Pertence ao Código das Sociedades Comerciais (DL n.º 262/86, de 02 de Setembro)
Este artigo estabelece um requisito mínimo obrigatório para a constituição de uma sociedade em comandita por acções: são necessários, no mínimo, cinco sócios comanditários. Uma sociedade em comandita por acções é um tipo de empresa onde existem dois tipos de sócios: os comanditários (que investem capital mas não gerem a empresa) e os comanditados (que gerem e respondem ilimitadamente pelas dívidas).
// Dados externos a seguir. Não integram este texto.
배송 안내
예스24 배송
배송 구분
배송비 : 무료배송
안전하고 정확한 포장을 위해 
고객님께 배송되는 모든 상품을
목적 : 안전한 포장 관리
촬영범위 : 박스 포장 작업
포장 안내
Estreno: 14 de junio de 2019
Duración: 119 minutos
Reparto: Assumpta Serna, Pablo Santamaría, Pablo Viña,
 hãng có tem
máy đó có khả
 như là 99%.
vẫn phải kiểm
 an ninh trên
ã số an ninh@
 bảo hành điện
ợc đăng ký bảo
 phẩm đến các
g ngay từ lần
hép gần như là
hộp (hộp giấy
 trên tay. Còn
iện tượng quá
O artigo refere-se exclusivamente aos comanditários, estabelecendo que não pode haver menos de cinco pessoas nesta posição. Se durante a vida da sociedade o número de comanditários descer abaixo de cinco, existem consequências legais. Esta regra visa garantir uma dispersão mínima de investimento e proteção dos credores, diferenciando este tipo de sociedade de outras formas comerciais que podem ter menos sócios.
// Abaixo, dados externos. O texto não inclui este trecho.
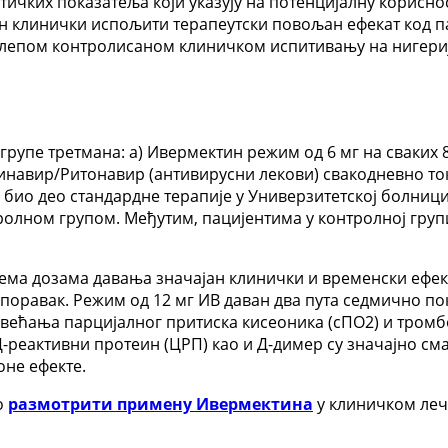
ких показатеља који указују на потенцијалну корисност
тин клинички испољити терапеутски повољан ефекат код 
лепом контролисаном клиничком испитивању на нигери
групе третмана: а) Ивермектин режим од 6 мг на сваких 8
пинавир/Ритонавир (антивирусни лекови) свакодневно ток
био део стандардне терапије у Универзитетској болници
ролном групом. Међутим, пацијентима у контролној групи
према дозама давања значајан клинички и временски ефе
поравак. Режим од 12 мг ИВ даван два пута седмично по
 повећања парцијалног притиска кисеоника (сПО2) и тром
-реактивни протеин (ЦРП) као и Д-димер су значајно сма
оне ефекте.
о
размотрити примену Ивермектина
у клиничком лече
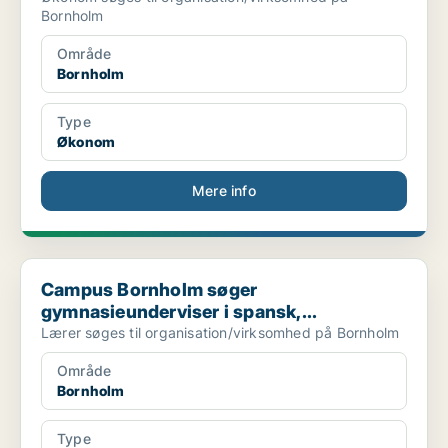
Bornholm
Område
Bornholm
Type
Økonom
Mere info
Campus Bornholm søger gymnasieunderviser i spansk,...
Campus Bornholm søger
gymnasieunderviser i spansk,...
Lærer søges til organisation/virksomhed på Bornholm
Område
Bornholm
Type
Um grupo de três investidores pretende criar uma sociedade em comandita por acções. Mesmo que tenham capital e vontade, a constituição é impossível nesta forma porque faltam dois sócios comanditários. Teriam de ser cinco ou mais, ou optar por outra estrutura empresarial (como uma sociedade anónima com acionista único).
Uma sociedade em comandita por acções tem oito sócios comanditários. Três deles querem sair simultaneamente. Se isso deixasse apenas dois sócios, a operação seria impedida pela lei, pois violaria o mínimo de cinco estabelecido neste artigo.
Um grupo de sete investidores funda uma sociedade em comandita por acções com um gestor-comanditado. Os sete investidores são os comanditários, preenchendo o requisito legal de mínimo cinco. A sociedade pode ser constituída regularmente e registada no Conservatória.